Waleed Alhazzani: Yes, I was waiting for the question. OK, so the question is about… So I assume we’re still talking about critically ill patients. You know, the idea of convalescent plasma is taking plasma from those recovering from COVID-19, so you have some sort of you know, transferring some sort of immunity to patients. I think even hypothetically speaking, if this were to work, it probably should happen early in the course of disease, rather than in somebody who [has] already developed organ failure and is suffering from severe consequences from, you know, inflammation. And the evidence so far, at least from 10 randomized trials that were summarized in a systematic review that included a mixture of a population who were hospitalized, the pooled estimate [of] relative risk sits at 1 – I’m talking about death – indicating no difference. So, I personally, if I was a patient or treating a patient with COVID-19, I wouldn’t want to receive convalescent plasma if I was intubated or in the ICU. I think it is very unlikely to have any role in that space.

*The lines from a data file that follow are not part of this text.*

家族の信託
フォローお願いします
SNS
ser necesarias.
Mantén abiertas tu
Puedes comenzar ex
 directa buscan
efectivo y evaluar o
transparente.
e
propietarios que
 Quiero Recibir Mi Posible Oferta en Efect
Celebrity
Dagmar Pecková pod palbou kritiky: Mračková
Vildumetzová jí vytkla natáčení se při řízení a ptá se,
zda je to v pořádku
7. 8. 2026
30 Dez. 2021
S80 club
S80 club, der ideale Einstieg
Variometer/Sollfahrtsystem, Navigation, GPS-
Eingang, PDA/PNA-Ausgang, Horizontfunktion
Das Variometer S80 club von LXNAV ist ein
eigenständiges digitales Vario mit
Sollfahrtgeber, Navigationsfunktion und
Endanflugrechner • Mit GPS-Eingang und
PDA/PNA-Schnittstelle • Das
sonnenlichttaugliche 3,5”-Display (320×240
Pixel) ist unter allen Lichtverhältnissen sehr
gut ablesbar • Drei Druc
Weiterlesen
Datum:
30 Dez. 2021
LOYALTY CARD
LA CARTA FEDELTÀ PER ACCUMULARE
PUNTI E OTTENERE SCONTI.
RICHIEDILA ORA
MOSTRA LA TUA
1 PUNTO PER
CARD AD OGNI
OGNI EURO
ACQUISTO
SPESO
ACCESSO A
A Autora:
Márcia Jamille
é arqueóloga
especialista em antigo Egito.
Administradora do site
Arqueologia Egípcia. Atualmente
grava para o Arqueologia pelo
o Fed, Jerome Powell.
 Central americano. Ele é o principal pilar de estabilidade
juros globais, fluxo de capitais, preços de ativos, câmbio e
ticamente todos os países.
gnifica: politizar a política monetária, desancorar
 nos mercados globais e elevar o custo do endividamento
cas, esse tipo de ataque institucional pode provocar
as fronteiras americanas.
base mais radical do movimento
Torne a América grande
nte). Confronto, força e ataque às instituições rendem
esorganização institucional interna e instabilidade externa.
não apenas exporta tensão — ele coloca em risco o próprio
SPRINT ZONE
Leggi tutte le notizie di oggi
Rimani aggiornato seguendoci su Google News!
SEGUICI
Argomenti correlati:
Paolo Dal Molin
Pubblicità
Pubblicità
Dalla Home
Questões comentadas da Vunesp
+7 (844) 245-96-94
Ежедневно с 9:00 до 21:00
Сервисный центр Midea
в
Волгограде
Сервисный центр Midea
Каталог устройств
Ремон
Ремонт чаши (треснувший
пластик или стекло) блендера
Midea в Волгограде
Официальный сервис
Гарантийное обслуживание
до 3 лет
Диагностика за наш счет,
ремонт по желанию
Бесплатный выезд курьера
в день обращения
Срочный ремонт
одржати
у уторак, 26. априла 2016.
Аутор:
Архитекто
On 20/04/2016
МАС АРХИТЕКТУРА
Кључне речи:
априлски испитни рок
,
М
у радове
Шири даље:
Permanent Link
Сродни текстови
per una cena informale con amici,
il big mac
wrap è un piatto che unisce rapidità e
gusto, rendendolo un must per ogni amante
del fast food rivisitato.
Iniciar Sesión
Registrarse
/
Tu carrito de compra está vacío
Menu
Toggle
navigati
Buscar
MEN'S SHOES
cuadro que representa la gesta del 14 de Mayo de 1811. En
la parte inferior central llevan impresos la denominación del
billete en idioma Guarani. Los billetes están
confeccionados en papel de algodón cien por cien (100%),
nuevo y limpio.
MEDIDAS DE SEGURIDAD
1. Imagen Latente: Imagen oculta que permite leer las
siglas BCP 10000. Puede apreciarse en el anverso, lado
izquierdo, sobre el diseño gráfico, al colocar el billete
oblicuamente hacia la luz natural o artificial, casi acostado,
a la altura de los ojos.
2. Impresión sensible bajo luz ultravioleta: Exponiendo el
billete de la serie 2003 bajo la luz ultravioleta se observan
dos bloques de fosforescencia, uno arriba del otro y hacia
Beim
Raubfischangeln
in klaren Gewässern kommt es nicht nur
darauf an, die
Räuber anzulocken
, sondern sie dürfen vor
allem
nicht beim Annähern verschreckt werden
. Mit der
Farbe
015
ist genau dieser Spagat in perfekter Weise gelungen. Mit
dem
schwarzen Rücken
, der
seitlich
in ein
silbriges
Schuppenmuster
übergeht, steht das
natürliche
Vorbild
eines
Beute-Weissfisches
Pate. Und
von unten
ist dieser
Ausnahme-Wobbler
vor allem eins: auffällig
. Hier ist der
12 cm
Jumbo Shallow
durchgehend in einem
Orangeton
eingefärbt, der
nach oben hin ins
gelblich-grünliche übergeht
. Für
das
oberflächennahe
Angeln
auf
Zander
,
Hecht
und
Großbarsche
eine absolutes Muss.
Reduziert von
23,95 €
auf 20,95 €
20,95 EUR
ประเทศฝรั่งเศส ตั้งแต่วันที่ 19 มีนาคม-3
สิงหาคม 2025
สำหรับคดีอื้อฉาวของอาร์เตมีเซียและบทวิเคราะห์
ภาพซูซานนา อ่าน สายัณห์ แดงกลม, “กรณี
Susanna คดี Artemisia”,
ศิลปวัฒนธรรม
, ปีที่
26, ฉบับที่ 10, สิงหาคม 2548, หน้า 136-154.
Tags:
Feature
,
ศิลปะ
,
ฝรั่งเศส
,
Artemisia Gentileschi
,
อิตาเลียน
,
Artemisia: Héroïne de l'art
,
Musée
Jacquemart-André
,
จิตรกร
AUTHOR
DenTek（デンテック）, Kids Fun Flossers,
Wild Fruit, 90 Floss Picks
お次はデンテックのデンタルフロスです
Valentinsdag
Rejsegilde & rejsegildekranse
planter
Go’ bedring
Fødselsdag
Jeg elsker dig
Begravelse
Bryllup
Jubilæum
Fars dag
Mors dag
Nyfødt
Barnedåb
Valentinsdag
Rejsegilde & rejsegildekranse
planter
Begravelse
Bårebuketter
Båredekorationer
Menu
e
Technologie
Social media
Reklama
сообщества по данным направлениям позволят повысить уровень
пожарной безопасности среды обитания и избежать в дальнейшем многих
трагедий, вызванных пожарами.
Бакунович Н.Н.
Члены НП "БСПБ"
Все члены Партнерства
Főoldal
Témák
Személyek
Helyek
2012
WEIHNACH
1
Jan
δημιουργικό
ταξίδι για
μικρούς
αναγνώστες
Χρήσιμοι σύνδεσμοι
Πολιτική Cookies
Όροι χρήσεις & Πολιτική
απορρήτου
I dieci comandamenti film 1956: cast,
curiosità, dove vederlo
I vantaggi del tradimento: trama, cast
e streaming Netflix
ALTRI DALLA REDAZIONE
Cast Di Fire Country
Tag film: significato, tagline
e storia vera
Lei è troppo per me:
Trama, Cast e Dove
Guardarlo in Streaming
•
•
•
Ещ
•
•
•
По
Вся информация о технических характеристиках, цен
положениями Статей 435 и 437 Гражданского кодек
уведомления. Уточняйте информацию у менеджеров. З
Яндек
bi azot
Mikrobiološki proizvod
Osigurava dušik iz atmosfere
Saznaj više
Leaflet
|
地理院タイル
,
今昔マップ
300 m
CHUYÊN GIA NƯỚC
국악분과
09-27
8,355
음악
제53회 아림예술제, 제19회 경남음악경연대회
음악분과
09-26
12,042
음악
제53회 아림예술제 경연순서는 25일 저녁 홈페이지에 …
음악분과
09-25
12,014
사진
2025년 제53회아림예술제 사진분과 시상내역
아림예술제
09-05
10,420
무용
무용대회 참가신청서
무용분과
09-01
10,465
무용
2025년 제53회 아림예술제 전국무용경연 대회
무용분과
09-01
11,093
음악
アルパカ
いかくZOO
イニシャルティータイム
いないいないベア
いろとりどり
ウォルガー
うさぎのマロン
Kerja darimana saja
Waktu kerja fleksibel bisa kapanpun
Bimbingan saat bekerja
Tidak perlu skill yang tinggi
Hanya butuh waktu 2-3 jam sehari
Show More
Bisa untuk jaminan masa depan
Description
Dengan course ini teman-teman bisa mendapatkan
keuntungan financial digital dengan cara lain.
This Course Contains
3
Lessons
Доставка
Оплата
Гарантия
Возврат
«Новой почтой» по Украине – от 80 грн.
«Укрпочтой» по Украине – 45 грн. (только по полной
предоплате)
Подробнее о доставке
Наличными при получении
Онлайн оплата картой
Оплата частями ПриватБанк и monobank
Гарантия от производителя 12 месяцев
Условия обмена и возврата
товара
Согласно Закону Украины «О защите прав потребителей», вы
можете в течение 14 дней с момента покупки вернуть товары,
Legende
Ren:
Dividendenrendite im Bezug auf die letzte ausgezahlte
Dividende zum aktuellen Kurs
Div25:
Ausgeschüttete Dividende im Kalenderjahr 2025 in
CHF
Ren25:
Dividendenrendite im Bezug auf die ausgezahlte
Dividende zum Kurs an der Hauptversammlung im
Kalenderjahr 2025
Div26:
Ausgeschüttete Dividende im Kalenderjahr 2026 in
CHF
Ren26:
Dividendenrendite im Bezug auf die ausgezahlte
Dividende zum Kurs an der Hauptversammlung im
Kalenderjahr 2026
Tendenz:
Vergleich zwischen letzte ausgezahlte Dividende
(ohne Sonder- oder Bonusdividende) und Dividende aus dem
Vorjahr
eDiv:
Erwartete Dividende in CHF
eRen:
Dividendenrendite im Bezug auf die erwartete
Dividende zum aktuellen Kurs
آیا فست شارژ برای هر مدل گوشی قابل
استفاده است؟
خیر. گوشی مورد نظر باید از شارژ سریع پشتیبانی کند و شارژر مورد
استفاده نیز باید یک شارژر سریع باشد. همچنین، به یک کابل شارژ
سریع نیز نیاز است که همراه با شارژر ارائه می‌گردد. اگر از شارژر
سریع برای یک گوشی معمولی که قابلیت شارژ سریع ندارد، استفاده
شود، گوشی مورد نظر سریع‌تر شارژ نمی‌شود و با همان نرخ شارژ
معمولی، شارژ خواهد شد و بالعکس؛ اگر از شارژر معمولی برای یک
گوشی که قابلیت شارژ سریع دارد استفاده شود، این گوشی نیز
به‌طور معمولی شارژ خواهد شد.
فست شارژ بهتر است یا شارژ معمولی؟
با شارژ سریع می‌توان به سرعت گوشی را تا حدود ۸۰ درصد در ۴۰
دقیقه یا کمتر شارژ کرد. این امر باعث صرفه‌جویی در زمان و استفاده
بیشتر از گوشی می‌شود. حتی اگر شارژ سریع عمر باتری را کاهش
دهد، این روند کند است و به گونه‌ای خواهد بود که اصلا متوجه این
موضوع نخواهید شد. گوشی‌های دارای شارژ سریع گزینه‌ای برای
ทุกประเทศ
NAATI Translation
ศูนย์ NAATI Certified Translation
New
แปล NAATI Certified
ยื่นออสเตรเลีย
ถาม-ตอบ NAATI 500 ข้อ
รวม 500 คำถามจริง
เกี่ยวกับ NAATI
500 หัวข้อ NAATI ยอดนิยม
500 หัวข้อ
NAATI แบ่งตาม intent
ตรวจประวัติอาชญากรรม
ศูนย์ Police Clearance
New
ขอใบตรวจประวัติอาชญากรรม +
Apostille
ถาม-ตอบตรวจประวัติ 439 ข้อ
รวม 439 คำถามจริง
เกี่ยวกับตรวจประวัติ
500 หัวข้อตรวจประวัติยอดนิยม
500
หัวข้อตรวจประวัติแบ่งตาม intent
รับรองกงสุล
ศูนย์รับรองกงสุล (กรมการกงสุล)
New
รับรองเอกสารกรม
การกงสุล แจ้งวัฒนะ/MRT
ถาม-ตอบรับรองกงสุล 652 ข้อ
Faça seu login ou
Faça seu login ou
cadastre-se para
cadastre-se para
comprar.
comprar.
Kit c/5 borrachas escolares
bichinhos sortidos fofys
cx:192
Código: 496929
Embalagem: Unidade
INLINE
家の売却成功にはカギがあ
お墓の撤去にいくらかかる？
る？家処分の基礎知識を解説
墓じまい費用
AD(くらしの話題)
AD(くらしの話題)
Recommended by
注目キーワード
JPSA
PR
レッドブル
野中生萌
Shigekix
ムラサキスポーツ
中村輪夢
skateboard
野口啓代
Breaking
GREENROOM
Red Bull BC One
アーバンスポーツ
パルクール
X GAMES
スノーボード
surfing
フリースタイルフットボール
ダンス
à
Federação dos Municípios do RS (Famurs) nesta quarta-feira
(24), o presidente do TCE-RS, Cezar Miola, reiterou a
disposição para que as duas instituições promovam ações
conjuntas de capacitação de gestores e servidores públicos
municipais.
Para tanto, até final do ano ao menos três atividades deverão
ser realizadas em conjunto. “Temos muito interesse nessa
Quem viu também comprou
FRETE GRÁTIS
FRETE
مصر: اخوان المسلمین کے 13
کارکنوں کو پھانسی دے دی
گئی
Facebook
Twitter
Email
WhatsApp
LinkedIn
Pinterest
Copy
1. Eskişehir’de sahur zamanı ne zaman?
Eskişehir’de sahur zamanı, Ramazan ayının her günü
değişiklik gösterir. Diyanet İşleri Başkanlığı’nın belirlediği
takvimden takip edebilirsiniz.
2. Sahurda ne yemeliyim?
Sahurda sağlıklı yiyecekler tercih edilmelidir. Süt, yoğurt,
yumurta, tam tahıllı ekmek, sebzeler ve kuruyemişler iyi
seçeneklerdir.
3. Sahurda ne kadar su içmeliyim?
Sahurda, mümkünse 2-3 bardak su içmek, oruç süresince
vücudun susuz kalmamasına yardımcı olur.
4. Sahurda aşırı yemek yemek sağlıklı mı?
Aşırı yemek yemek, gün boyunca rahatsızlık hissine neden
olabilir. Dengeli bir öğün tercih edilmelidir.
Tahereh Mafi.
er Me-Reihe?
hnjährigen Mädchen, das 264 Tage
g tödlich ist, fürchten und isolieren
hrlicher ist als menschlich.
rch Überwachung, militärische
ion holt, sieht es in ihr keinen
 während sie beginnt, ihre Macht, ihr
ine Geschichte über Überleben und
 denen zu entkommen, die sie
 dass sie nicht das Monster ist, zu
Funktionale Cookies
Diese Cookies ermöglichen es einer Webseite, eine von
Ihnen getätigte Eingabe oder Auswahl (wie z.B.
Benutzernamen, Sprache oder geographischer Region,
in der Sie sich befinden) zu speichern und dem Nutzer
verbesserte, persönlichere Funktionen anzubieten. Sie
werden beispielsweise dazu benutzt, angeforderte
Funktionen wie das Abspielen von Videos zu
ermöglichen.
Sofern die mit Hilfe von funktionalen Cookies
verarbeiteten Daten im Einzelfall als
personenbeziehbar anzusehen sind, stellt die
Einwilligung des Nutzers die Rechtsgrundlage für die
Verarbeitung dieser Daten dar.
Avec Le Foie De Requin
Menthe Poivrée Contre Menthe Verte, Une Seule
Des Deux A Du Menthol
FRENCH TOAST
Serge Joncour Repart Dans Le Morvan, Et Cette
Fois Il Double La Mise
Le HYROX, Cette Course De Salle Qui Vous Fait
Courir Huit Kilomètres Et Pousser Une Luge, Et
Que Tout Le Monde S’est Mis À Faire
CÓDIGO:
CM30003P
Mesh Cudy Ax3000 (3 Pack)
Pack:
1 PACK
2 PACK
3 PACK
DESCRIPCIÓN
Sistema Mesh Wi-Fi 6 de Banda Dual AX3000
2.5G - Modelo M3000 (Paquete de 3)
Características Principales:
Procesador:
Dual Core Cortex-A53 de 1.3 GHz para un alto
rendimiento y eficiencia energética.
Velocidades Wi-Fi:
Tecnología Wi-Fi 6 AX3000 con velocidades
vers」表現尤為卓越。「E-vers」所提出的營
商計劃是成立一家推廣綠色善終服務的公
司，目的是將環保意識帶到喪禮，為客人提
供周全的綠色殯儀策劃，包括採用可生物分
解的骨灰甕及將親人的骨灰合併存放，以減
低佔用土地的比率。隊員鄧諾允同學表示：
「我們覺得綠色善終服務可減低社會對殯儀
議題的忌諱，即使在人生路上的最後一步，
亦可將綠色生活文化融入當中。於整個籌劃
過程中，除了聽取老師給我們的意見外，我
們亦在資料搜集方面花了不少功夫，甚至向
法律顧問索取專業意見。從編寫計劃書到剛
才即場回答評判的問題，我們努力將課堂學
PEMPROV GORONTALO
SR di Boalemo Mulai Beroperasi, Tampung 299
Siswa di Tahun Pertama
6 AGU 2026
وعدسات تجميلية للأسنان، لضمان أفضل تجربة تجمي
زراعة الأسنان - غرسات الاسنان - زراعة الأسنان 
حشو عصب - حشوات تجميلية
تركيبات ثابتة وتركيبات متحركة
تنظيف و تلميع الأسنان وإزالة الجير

Yaseen Arabi: Thank you, Waleed. I think this has been a great session with a lot of discussion and great questions from the audience as well. But certainly, I really enjoyed and learned a lot from all the speakers, it’s been fascinating. I’d also like to than Roman Jaeschke for inviting us to this course – a really amazing group of speakers and topics. So we’re grateful for this opportunity. Roman, do you have any concluding comments?
Roman Jaeschke: I just want to invite everybody who is listening to this session to the previous session, where we had a lot of COVID-19 covered. And I’m pretty sure you will find it fascinating from the critical care point of view as well. I am amazed by the quality of this discussion – it exceeded any of my or our organizers’ expectations and I want to thank you from the bottom of my heart. Thank you all.
Yaseen Arabi: Thank you very much. Bye.